Show every line of the rows below that contains the string "flux", copying each such line in full.
-- Begin --
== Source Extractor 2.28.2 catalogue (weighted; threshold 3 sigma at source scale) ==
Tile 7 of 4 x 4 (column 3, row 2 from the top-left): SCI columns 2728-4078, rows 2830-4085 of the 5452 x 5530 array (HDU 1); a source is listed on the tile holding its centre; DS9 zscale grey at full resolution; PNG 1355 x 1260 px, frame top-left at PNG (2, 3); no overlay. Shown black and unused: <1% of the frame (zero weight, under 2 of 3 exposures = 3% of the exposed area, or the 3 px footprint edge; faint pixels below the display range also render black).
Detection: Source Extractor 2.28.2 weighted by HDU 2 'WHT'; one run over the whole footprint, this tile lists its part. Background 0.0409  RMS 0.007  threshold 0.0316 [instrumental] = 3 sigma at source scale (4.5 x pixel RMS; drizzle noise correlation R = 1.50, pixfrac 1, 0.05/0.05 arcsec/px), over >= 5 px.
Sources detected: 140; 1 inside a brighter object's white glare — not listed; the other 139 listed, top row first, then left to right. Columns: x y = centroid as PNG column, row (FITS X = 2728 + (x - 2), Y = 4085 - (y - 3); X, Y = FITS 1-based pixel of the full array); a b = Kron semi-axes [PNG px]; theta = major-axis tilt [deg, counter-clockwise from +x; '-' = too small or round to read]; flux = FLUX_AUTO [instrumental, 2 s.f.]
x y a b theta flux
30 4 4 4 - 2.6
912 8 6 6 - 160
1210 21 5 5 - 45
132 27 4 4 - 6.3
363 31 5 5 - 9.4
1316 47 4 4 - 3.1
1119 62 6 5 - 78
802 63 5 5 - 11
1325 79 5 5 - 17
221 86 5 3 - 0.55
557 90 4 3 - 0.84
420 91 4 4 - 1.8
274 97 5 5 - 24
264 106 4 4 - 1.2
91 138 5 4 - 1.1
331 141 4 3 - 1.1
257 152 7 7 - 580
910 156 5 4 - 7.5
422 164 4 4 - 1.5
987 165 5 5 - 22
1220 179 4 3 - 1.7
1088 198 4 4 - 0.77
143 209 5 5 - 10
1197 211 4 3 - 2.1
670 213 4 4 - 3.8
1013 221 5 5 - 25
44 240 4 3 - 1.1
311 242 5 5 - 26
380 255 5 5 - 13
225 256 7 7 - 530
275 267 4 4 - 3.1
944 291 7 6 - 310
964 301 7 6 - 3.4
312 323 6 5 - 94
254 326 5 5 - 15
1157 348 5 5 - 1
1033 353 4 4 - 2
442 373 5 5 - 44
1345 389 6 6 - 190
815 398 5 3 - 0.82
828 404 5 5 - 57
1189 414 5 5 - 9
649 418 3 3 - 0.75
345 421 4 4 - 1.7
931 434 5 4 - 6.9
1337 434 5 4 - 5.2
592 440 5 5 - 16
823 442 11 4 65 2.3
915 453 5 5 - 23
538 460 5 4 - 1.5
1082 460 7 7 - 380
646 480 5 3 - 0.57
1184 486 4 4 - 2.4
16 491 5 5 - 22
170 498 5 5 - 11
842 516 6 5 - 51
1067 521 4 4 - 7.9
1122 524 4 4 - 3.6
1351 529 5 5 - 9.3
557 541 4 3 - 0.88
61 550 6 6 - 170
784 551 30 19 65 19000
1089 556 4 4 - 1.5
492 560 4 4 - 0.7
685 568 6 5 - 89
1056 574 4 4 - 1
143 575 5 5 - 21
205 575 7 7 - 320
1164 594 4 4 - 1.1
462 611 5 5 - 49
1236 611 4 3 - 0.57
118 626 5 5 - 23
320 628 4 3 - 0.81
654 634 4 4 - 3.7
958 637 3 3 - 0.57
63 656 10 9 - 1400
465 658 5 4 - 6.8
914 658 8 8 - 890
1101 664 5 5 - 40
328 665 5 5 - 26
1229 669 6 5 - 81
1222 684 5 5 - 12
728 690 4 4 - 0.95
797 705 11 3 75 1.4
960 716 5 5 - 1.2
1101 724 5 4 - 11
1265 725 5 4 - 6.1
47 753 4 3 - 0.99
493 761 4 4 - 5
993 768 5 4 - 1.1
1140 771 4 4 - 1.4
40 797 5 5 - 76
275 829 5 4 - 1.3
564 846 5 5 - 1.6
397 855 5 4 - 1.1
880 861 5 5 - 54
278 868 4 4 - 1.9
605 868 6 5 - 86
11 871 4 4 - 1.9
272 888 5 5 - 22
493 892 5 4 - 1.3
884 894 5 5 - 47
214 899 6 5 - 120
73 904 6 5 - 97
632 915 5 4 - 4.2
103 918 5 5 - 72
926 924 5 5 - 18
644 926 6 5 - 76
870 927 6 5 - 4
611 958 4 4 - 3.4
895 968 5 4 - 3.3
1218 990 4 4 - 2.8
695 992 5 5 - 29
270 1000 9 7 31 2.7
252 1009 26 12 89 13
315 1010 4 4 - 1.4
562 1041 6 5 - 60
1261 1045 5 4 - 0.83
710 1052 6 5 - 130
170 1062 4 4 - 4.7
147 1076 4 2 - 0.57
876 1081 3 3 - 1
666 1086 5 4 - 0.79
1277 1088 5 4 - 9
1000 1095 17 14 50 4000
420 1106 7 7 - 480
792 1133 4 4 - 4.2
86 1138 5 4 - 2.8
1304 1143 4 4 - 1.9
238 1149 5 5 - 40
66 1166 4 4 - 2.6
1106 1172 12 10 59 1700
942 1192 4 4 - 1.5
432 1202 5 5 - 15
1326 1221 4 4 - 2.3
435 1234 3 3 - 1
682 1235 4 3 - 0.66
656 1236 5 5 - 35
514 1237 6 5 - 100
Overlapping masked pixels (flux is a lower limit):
-- End --
RESULT:
Sources detected: 140; 1 inside a brighter object's white glare — not listed; the other 139 listed, top row first, then left to right. Columns: x y = centroid as PNG column, row (FITS X = 2728 + (x - 2), Y = 4085 - (y - 3); X, Y = FITS 1-based pixel of the full array); a b = Kron semi-axes [PNG px]; theta = major-axis tilt [deg, counter-clockwise from +x; '-' = too small or round to read]; flux = FLUX_AUTO [instrumental, 2 s.f.]
x y a b theta flux
Overlapping masked pixels (flux is a lower limit):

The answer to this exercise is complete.